La ricerca si completa con importanti riferimenti al difficile dopoguerra scosso da lotte sociali brutalmente represse dalle Camicie Nere, al servizio degli interessi del capitalismo industriale ed agrario. Per molti reduci il rientro nella vita civile avvenne solo dopo un altro doloroso periodo di prigionia trascorso in campi di internamento allestiti a scopo “rieducativo” dalle autorità militari italiane.

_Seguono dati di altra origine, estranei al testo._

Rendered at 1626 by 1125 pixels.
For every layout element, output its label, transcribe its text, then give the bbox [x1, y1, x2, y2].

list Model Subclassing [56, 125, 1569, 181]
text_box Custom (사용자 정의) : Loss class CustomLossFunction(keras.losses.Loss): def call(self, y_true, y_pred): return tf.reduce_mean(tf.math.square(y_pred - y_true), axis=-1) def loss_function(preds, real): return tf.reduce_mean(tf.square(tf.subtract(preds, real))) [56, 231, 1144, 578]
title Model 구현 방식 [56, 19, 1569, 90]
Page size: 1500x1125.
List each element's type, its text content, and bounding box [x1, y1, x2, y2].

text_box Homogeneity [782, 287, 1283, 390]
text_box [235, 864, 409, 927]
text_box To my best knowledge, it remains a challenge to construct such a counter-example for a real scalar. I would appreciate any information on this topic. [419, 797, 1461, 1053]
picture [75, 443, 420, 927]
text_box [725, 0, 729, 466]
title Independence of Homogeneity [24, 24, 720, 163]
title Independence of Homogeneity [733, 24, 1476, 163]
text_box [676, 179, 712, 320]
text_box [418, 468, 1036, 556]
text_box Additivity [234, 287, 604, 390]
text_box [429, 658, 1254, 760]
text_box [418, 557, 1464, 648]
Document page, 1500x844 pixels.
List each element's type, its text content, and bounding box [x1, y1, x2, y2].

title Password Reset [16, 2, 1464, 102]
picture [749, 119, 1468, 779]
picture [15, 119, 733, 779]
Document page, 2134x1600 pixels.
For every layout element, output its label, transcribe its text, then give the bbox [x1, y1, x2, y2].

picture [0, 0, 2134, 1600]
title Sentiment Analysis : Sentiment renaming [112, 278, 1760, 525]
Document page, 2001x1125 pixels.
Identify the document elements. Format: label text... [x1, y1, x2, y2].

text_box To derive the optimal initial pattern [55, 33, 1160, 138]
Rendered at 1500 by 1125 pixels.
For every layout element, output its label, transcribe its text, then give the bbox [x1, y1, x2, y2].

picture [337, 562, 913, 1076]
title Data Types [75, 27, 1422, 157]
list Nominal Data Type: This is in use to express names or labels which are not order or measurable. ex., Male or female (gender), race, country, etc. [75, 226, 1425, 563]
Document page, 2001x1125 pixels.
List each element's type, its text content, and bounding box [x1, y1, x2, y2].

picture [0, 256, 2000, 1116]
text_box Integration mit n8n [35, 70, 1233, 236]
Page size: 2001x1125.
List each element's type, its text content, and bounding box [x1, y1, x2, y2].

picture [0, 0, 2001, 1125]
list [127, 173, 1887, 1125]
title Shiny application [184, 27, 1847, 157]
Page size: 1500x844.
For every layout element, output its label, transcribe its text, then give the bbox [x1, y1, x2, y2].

Tra questi il campo di Bagnaria Arsa su cui il nostro apre una pagina nuova così come non trascura il tema controverso e poco trattato dell’identità politica dei militari sloveni e croati, impegnati al fronte russo, utilizzando fonti slovene.
Le ricerche che illuminano da molti anni la vita di Giorgio Milocco indicano emblematicamente come al confine orientale decenni di retorica nazionalista non siano riusciti a cancellare identità forti e senso d’appartenenza derivanti da una storia plurisecolare diversa da quella del Regno Sabaudo.”